TikTok no es sólo para bailar. O tal vez nunca lo fue. Dos profesores se están dando cuenta de que la tecnología conduce el autobús mientras los educadores se aferran a ello con todas sus fuerzas. O luchar contra ello. Un educador decidió dejar de luchar. Sus alumnos obtienen verdaderos conocimientos profesionales a partir de clips cortos. Antiguos profesores, algunos de los cuales abandonaron la profesión enojados, están enseñando a los nuevos empleados en línea. Entonces, ¿por qué fingir que no existe?

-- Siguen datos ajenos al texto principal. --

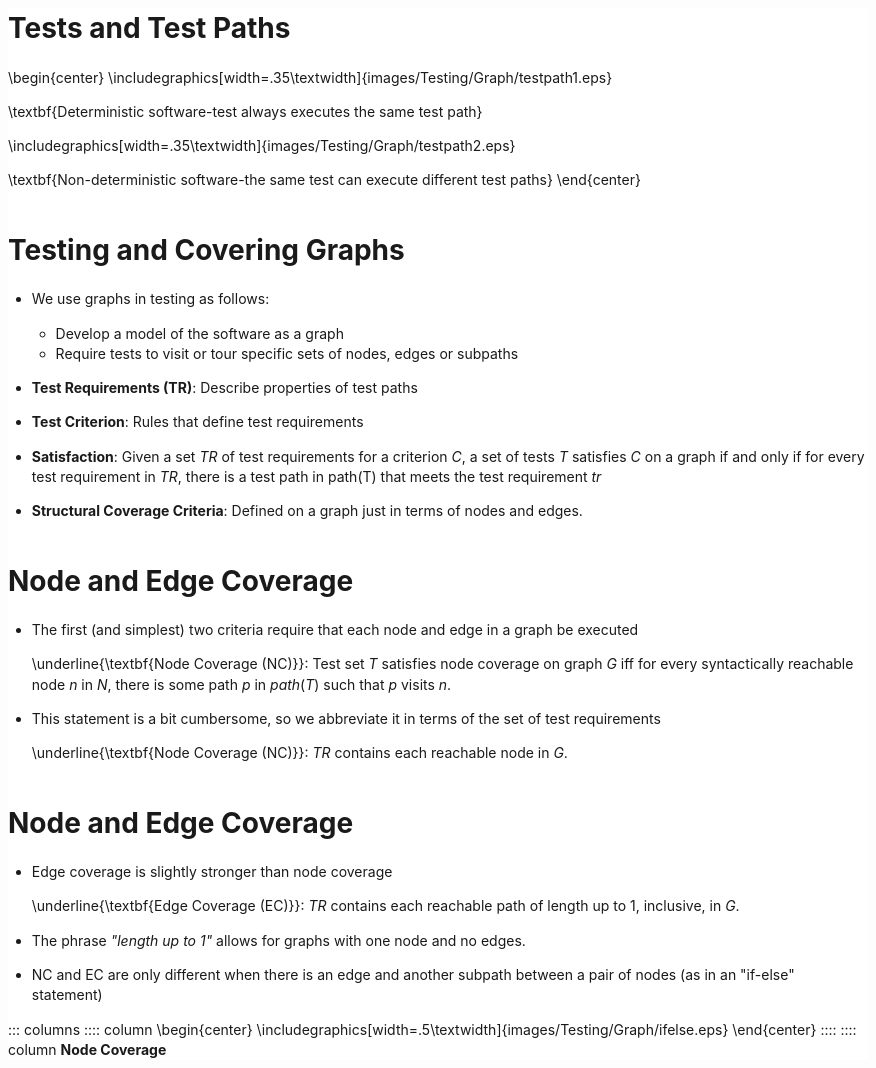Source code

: # Tests and Test Paths

\begin{center}
\includegraphics[width=.35\textwidth]{images/Testing/Graph/testpath1.eps}

\textbf{Deterministic software-test always executes the same test path}

\includegraphics[width=.35\textwidth]{images/Testing/Graph/testpath2.eps}

\textbf{Non-deterministic software-the same test can execute different test paths}
\end{center}

# Testing and Covering Graphs

* We use graphs in testing as follows:
  - Develop a model of the software as a graph
  - Require tests to visit or tour specific sets of nodes, edges or subpaths

* **Test Requirements (TR)**: Describe properties of test paths
* **Test Criterion**: Rules that define test requirements
* **Satisfaction**: Given a set $TR$ of test requirements for a criterion $C$, a set of tests $T$ satisfies $C$ on a graph if and only if for every test requirement in $TR$, there is a test path in path(T) that meets the test requirement $tr$
* **Structural Coverage Criteria**: Defined on a graph just in terms of nodes and edges.

# Node and Edge Coverage

* The first (and simplest) two criteria require that each node and edge in a graph be executed

  \underline{\textbf{Node Coverage (NC)}}: Test set $T$ satisfies node coverage on graph $G$ iff for every syntactically reachable node $n$ in $N$, there is some path $p$ in $path(T)$ such that $p$ visits $n$.

* This statement is a bit cumbersome, so we abbreviate it in terms of the set of test requirements

  \underline{\textbf{Node Coverage (NC)}}: $TR$ contains each reachable node in $G$.

# Node and Edge Coverage

* Edge coverage is slightly stronger than node coverage

  \underline{\textbf{Edge Coverage (EC)}}: $TR$ contains each reachable path of length up to 1, inclusive, in $G$.

* The phrase *"length up to 1"* allows for graphs with one node and no edges.

* NC and EC are only different when there is an edge and another subpath between a pair of nodes (as in an "if-else" statement)

::: columns
:::: column
\begin{center}
\includegraphics[width=.5\textwidth]{images/Testing/Graph/ifelse.eps}
\end{center}
::::
:::: column
**Node Coverage**

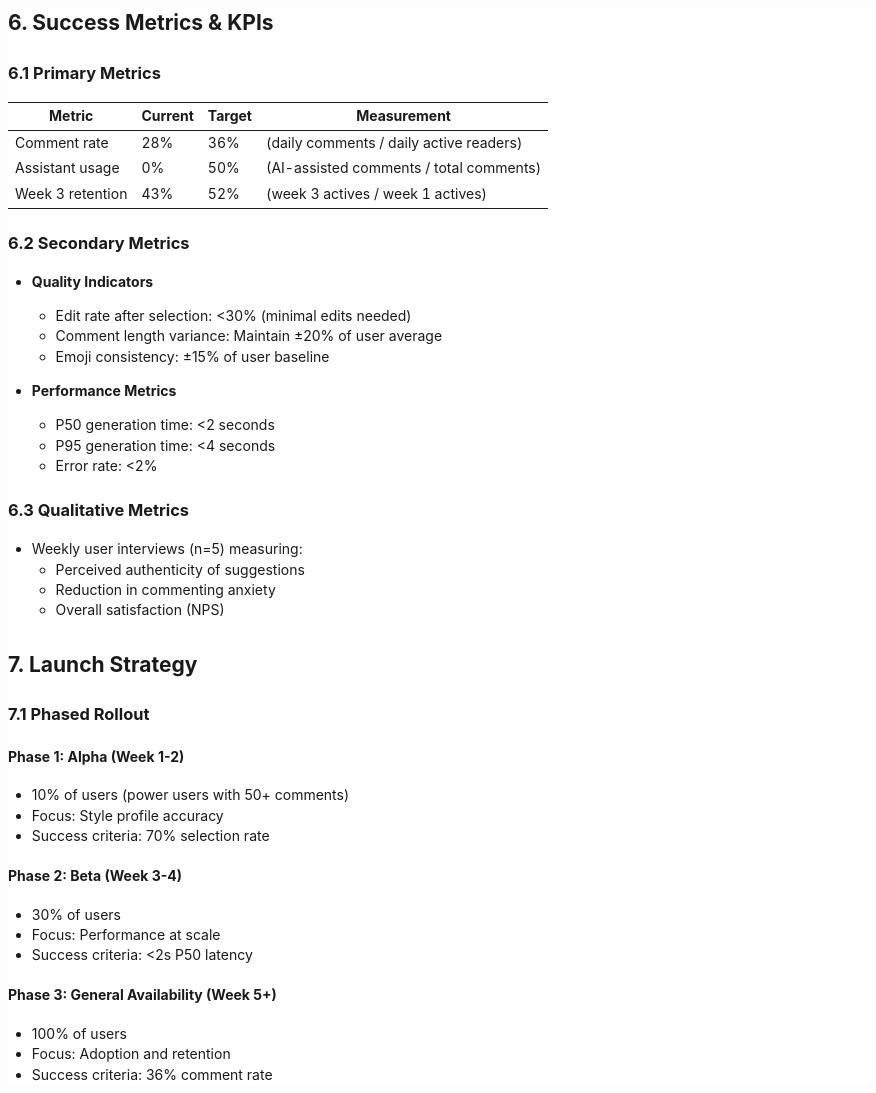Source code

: ## 6. Success Metrics & KPIs

### 6.1 Primary Metrics

| Metric           | Current | Target | Measurement                             |
| ---------------- | ------- | ------ | --------------------------------------- |
| Comment rate     | 28%     | 36%    | (daily comments / daily active readers) |
| Assistant usage  | 0%      | 50%    | (AI-assisted comments / total comments) |
| Week 3 retention | 43%     | 52%    | (week 3 actives / week 1 actives)       |

### 6.2 Secondary Metrics

- **Quality Indicators**

  - Edit rate after selection: <30% (minimal edits needed)
  - Comment length variance: Maintain ±20% of user average
  - Emoji consistency: ±15% of user baseline

- **Performance Metrics**
  - P50 generation time: <2 seconds
  - P95 generation time: <4 seconds
  - Error rate: <2%

### 6.3 Qualitative Metrics

- Weekly user interviews (n=5) measuring:
  - Perceived authenticity of suggestions
  - Reduction in commenting anxiety
  - Overall satisfaction (NPS)

## 7. Launch Strategy

### 7.1 Phased Rollout

#### Phase 1: Alpha (Week 1-2)

- 10% of users (power users with 50+ comments)
- Focus: Style profile accuracy
- Success criteria: 70% selection rate

#### Phase 2: Beta (Week 3-4)

- 30% of users
- Focus: Performance at scale
- Success criteria: <2s P50 latency

#### Phase 3: General Availability (Week 5+)

- 100% of users
- Focus: Adoption and retention
- Success criteria: 36% comment rate
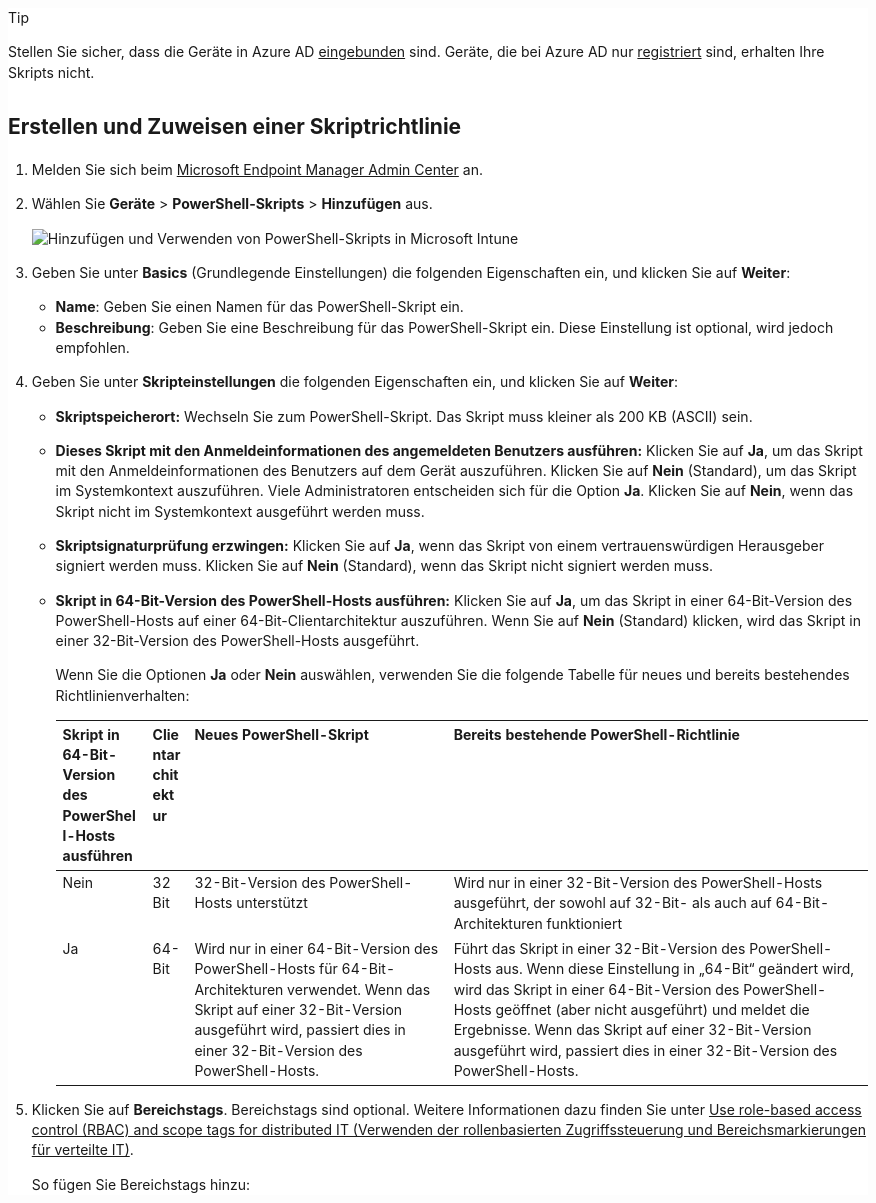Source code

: > [!TIP]
> Stellen Sie sicher, dass die Geräte in Azure AD [eingebunden](https://docs.microsoft.com/azure/active-directory/user-help/user-help-join-device-on-network) sind. Geräte, die bei Azure AD nur [registriert](https://docs.microsoft.com/azure/active-directory/user-help/user-help-register-device-on-network) sind, erhalten Ihre Skripts nicht.

## <a name="create-a-script-policy-and-assign-it"></a>Erstellen und Zuweisen einer Skriptrichtlinie

1. Melden Sie sich beim [Microsoft Endpoint Manager Admin Center](https://go.microsoft.com/fwlink/?linkid=2109431) an.
2. Wählen Sie **Geräte** > **PowerShell-Skripts** > **Hinzufügen** aus.

    ![Hinzufügen und Verwenden von PowerShell-Skripts in Microsoft Intune](./media/intune-management-extension/mgmt-extension-add-script.png)

3. Geben Sie unter **Basics** (Grundlegende Einstellungen) die folgenden Eigenschaften ein, und klicken Sie auf **Weiter**:
    - **Name**: Geben Sie einen Namen für das PowerShell-Skript ein. 
    - **Beschreibung**: Geben Sie eine Beschreibung für das PowerShell-Skript ein. Diese Einstellung ist optional, wird jedoch empfohlen.
4. Geben Sie unter **Skripteinstellungen** die folgenden Eigenschaften ein, und klicken Sie auf **Weiter**:
    - **Skriptspeicherort:** Wechseln Sie zum PowerShell-Skript. Das Skript muss kleiner als 200 KB (ASCII) sein.
    - **Dieses Skript mit den Anmeldeinformationen des angemeldeten Benutzers ausführen:** Klicken Sie auf **Ja**, um das Skript mit den Anmeldeinformationen des Benutzers auf dem Gerät auszuführen. Klicken Sie auf **Nein** (Standard), um das Skript im Systemkontext auszuführen. Viele Administratoren entscheiden sich für die Option **Ja**. Klicken Sie auf **Nein**, wenn das Skript nicht im Systemkontext ausgeführt werden muss.
    - **Skriptsignaturprüfung erzwingen:** Klicken Sie auf **Ja**, wenn das Skript von einem vertrauenswürdigen Herausgeber signiert werden muss. Klicken Sie auf **Nein** (Standard), wenn das Skript nicht signiert werden muss. 
    - **Skript in 64-Bit-Version des PowerShell-Hosts ausführen:** Klicken Sie auf **Ja**, um das Skript in einer 64-Bit-Version des PowerShell-Hosts auf einer 64-Bit-Clientarchitektur auszuführen. Wenn Sie auf **Nein** (Standard) klicken, wird das Skript in einer 32-Bit-Version des PowerShell-Hosts ausgeführt.

      Wenn Sie die Optionen **Ja** oder **Nein** auswählen, verwenden Sie die folgende Tabelle für neues und bereits bestehendes Richtlinienverhalten:

      | Skript in 64-Bit-Version des PowerShell-Hosts ausführen | Clientarchitektur | Neues PowerShell-Skript | Bereits bestehende PowerShell-Richtlinie |
      | --- | --- | --- | --- | 
      | Nein | 32 Bit  | 32-Bit-Version des PowerShell-Hosts unterstützt | Wird nur in einer 32-Bit-Version des PowerShell-Hosts ausgeführt, der sowohl auf 32-Bit- als auch auf 64-Bit-Architekturen funktioniert |
      | Ja | 64-Bit | Wird nur in einer 64-Bit-Version des PowerShell-Hosts für 64-Bit-Architekturen verwendet. Wenn das Skript auf einer 32-Bit-Version ausgeführt wird, passiert dies in einer 32-Bit-Version des PowerShell-Hosts. | Führt das Skript in einer 32-Bit-Version des PowerShell-Hosts aus. Wenn diese Einstellung in „64-Bit“ geändert wird, wird das Skript in einer 64-Bit-Version des PowerShell-Hosts geöffnet (aber nicht ausgeführt) und meldet die Ergebnisse. Wenn das Skript auf einer 32-Bit-Version ausgeführt wird, passiert dies in einer 32-Bit-Version des PowerShell-Hosts. |

5. Klicken Sie auf **Bereichstags**. Bereichstags sind optional. Weitere Informationen dazu finden Sie unter [Use role-based access control (RBAC) and scope tags for distributed IT (Verwenden der rollenbasierten Zugriffssteuerung und Bereichsmarkierungen für verteilte IT)](../fundamentals/scope-tags.md).

    So fügen Sie Bereichstags hinzu:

La verificación de la realidad de las redes sociales
Los futuros profesores ya no están sólo en las salas de conferencias. Están desplazándose. Viendo carretes. Construyendo su visión pedagógica del mundo a partir de fragmentos de quince segundos. Evi Wusk dice que ignorar esto es inútil. Los datos ya están en sus cabezas. Intentar borrarlo es imposible.
Es mejor ayudarlos a cuestionarlo. Critica el algoritmo, por así decirlo. Descarta la fuente, pero respeta el impacto. La información los está moldeando. Es un trato cerrado. La única pregunta es hasta qué punto lo dejaron hundirse.
La medida tiene como objetivo ayudar a los futuros docentes a participar de manera crítica en lugar de descartar.
Cuando AI escribe la calificación
Luego está Steven Swanson. Profesor de ingeniería de secundaria. Construí un bot de calificación totalmente automatizado. Fue eficiente. Aterradoramente eficiente. Los estudiantes recibieron comentarios que él no leyó. No lo vi. No toqué.
Hasta que un estudiante le agradeció por palabras específicas que nunca escribió.
Uf.
Tuvo que reconstruirlo. Vuelva a ponerse en el medio. ¿Por qué? Porque la automatización elimina el elemento humano. No se trata sólo de marcar casillas. Se trata de ver quiénes son estos niños.
Algunas tareas funcionan con IA. Seguro. La velocidad es buena. Pero te pierdes cosas. Matiz. Personalidad. El niño raro que en realidad es un genio. El callado que necesita un empujón. Un robot no se da cuenta. Swanson admite que la IA se queda corta en lo que respecta a la conexión. Valora la eficiencia pero no a costa de conocer a sus alumnos.
¿Qué estamos haciendo aquí?
Entonces, ¿quién está realmente a cargo? ¿El técnico o el profesor? Parece que la herramienta está ganando. El juicio se codifica en guiones. La rendición de cuentas se convierte en un problema técnico. Les pedimos a los estudiantes que estén presentes mientras nuestros sistemas automatizan la presencia.
Te hace preguntarte para qué sirve realmente la enseñanza. Si la retroalimentación puede provenir de una máquina, ¿el profesor es sólo una niñera con un programa de estudios? Quizás no. Pero la línea es más borrosa que antes. Y aún no hemos mapeado completamente las consecuencias. Simplemente escuchando el ciclo de retroalimentación, esperando que no nos afecte por completo.